Orion Energy Systems, Inc. (NASDAQ:OESX) Q2 2024 Earnings Call Transcript

Min Cho: This is Min Cho for Alex Rygiel. Can you hear me? Okay. That’s so confusing because I logged in as myself. But okay, sorry about that. A couple of quick questions. Just given the interest rate environment, are you seeing any kind of project delays or just slowdown in bidding opportunities for some of the larger projects?

Mike Jenkins: At this point in time, we have not seen any sub-sequential delays that we could attribute to that not at all.

Min Cho: Also in terms of your Voltrek business, it sounds like it’s progressing fairly well here. Are you still on track to hit kind of a $10 million to $12 million in revenue for the full year. Can you talk a little bit about the pipeline? And maybe how big this business can get for you in the next couple of years?

Mike Jenkins: Sure. Yes. We did say earlier that we thought that between the Voltrek business and the maintenance business that it would be around 1/3 of the business overall. We still think we’re on track for that, plus or minus. The $10 million to $12 million that you referenced for Voltrek given our current run rate coming out of this quarter, we definitely feel like that’s achievable. And in terms of the longer view of Voltrek and the EV space more broadly, as I referenced in my comments, the macro environment remains very strong towards EVs. It won’t be perfectly linear, but directionally strong. And we do see the opportunity to grow a business of $20 million to $50 million in the next couple of years.

Min Cho: Excellent. And then it’s nice to see that you reiterated your revenue guidance for the full year. Just any thoughts on EBITDA for the second half of this year. Can you exit on the positive EBITDA? And how do we get there?

Per Brodin: Well, in my comment, I certainly mentioned that we expect our improved and increasing sales to [Indiscernible] line results. So we do expect, as I make it to be free cash flow positive, which I think implicit in that EBITDA positive as we leave the year. But say that our year-to-date performance would [Indiscernible] probably not finish the year with a net positive result.

Min Cho: And then just one final question. I believe you had a large DoD contract for your Pure Motion product, and it was awaiting funding. Any update on that? Or any just update on some of your newer kind of I guess, more value-add products?

Mike Jenkins: Pure Motion, the project that you referenced is still live. It is still — but it’s basically on a hold status right now with the DoD. So we do expect that, that project will at some point move forward, but we don’t have timing at this point in time.

Operator: [Operator Instructions] Our next question comes from the line of Andrew Shapiro from Lawndale Capital Management. Your line is open.

Andrew Shapiro: Just trying to get drill down into this maintenance contract stuff and the losses.
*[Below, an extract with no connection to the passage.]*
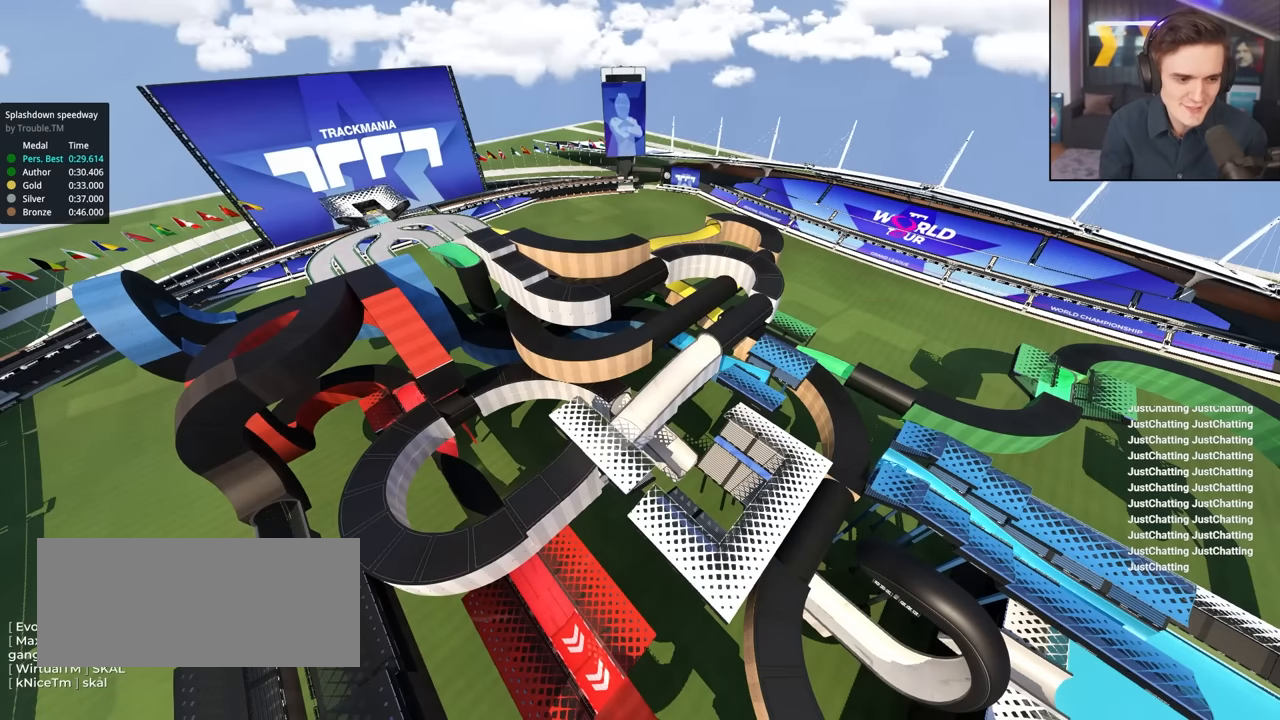
{"keys": ["up"], "events": []}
When you define a contract as a legacy contract, what do you mean? And when was State Light acquired?

Per Brodin: By legacy contract, we mean it was something that was an existing customer of State Light when they were acquired. We acquired State Light effective January 1, 2023.
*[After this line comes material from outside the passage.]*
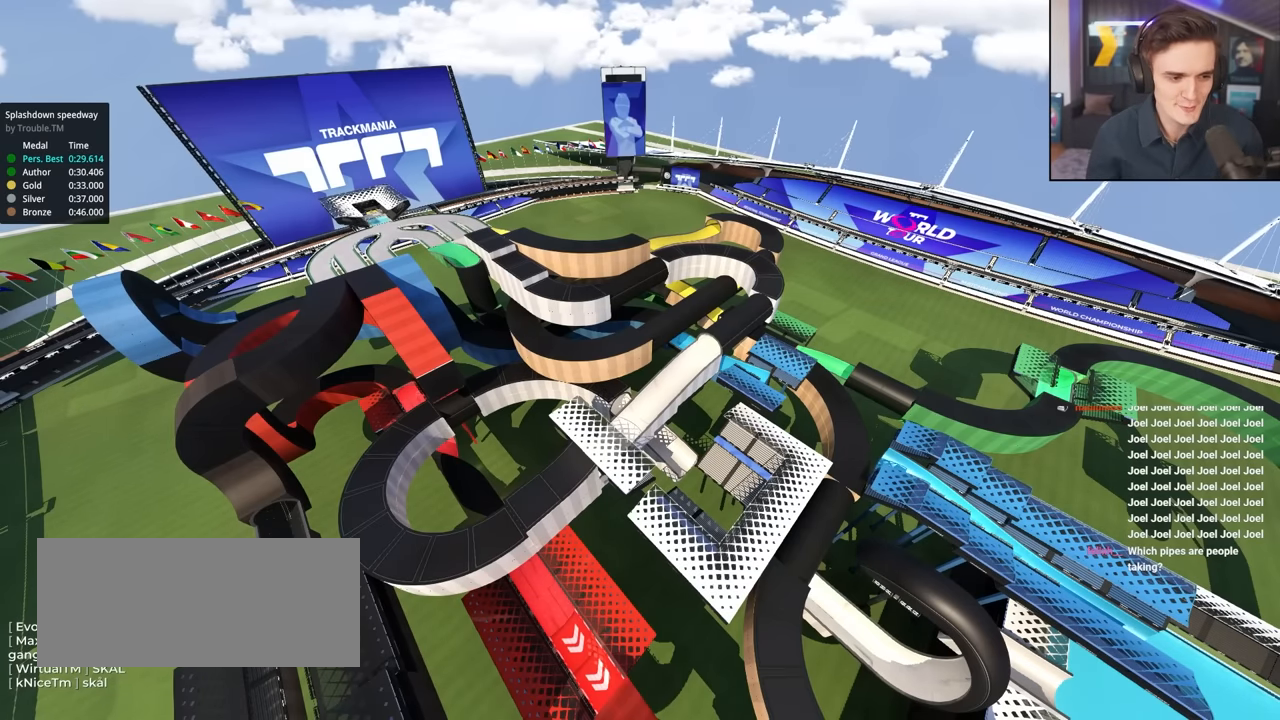
{"keys": ["up"], "events": []}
Andrew Shapiro: So fairly recent and all that. Now — [Multiple Speakers] okay? And these contracts I think you said in the last call when I asked questions, we’re around 3 years or so in duration. So I guess that may be medium term to long term for this kind of business. What are you doing differently in your new maintenance contract bidding to share I guess, we’ll call it margin risk or to mitigate this risk? Is it just that you’re pricing it higher and hoping that you won’t have another wave of inflation are you doing with a shorter duration on the pricing? How are you approaching it differently?